Une musique romantique

Casse-Noisette est également emblématique pour sa musique. La partition fait appel à une large palette harmonique, inédit dans le genre du ballet. N’utilisant que les tons aigus de l’orchestre symphonique, l’ « Ouverture miniature » nous immerge immédiatement dans l’atmosphère féerique du ballet. Afin d’accentuer l’ambiance de Noël, le compositeur utilise un instrument contemporain à la création du ballet, le célesta. Avec ses sonorités aiguës, douces et cristallines, cet instrument à percussion muni d’un clavier évoque parfaitement Clara. Le célesta apparaît notamment lors de la « Danse de la Fée Dragée » accompagné par les pizzicatos des cordes ainsi que des sonorités graves de la clarinette basse.

La « Valse des flocons de neige », quant à elle, suggère autant la magie que la nostalgie. Le cœur angélique accentue le caractère solennel de cette valse, aux couleurs hivernales.

Tout aussi célèbre que les autres motifs musicaux, la « Valse des Fleurs », clôturant l’ensemble des danses, fait entendre les arpèges de la harpe mêlés aux notes de l’orchestre. Le premier thème, exposé par les cors et la clarinette, laisse la place aux cordes jouant le deuxième couplet. Un puissant crescendo amène au troisième thème interprété par la flûte et le hautbois. L’orchestre en entier reprend ces différents thèmes dans une coda spectaculaire où nous pouvons percevoir les timbales qui couronnent cette valse.
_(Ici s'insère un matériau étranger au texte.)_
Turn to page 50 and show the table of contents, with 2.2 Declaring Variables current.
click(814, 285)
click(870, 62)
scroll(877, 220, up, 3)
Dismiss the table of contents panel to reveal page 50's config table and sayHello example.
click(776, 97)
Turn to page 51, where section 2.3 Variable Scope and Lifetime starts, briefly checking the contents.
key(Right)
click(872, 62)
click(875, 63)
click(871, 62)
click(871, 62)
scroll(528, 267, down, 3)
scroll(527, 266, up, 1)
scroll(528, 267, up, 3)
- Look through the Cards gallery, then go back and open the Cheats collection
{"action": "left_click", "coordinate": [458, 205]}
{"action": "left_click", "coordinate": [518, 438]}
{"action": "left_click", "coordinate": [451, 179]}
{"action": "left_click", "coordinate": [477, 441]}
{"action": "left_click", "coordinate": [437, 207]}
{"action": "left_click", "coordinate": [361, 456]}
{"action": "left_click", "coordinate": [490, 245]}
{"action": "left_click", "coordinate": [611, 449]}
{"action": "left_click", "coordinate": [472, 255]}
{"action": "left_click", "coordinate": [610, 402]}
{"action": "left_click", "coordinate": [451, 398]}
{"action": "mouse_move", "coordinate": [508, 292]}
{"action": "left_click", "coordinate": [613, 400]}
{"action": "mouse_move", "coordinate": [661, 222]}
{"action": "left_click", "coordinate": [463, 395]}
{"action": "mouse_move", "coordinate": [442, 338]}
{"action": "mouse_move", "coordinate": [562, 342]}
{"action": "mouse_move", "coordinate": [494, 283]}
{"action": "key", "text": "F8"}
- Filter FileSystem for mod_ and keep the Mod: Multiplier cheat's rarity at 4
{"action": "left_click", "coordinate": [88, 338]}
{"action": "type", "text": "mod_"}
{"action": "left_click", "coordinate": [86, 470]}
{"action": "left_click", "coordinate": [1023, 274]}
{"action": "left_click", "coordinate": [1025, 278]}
Un ballet dépassant les frontières russes

Le ballet de Tchaïkovski a connu de nombreuses réinterprétations. En 1967, destiné à l’Opéra Royal de Stockholm, le chorégraphe Rudolf Noureev offre sa propre version de Casse-Noisette : Drosselmeyer, l’oncle de Clara, et le Prince fusionnent en un seul personnage représentant l’idéal masculin rêvé par l’héroïne. Démystifiant le songe féerique de Clara, Noureev explore davantage les cauchemars de la jeune fille, symboles de l’éveil de sa féminité. Ajoutant une dimension psychanalytique au ballet, le chorégraphe montre le passage de l’enfance à l’adolescence. Parents, amis et enfants se transforment même en rats et chauves-souris dans ce conte plus sombre où toute légèreté s’est évadée.

En 1998, c’est au tour de Maurice Béjart de réinterpréter le ballet russe : le chorégraphe insert des éléments autobiographiques dans ce ballet dont le personnage principal est un jeune marseillais de sept ans appelé Bim. Après le décès de sa mère, Noël n’est plus pour lui synonyme de magie, si ce n’est dans ses rêves. Des films de Fellini et des héros mythiques tels que Félix le Chat ou Méphisto se dévoilent alors sous les yeux des spectateurs.

Enfin, la culture cinématographique s’est également appropriée le ballet : Fantasia s’empare en 1940 du thème de la « Danse de la fée Dragée » sur laquelle des fées illuminées virevoltent, et plus récemment, Clara voyage dans un décor moderne, mais tout aussi fantastique, sur les airs de Tchaïkovski au sein de différents royaumes (Casse-Noisette et les Quatre Royaumes, Lasse Hallström et Joe Johnston, 2018).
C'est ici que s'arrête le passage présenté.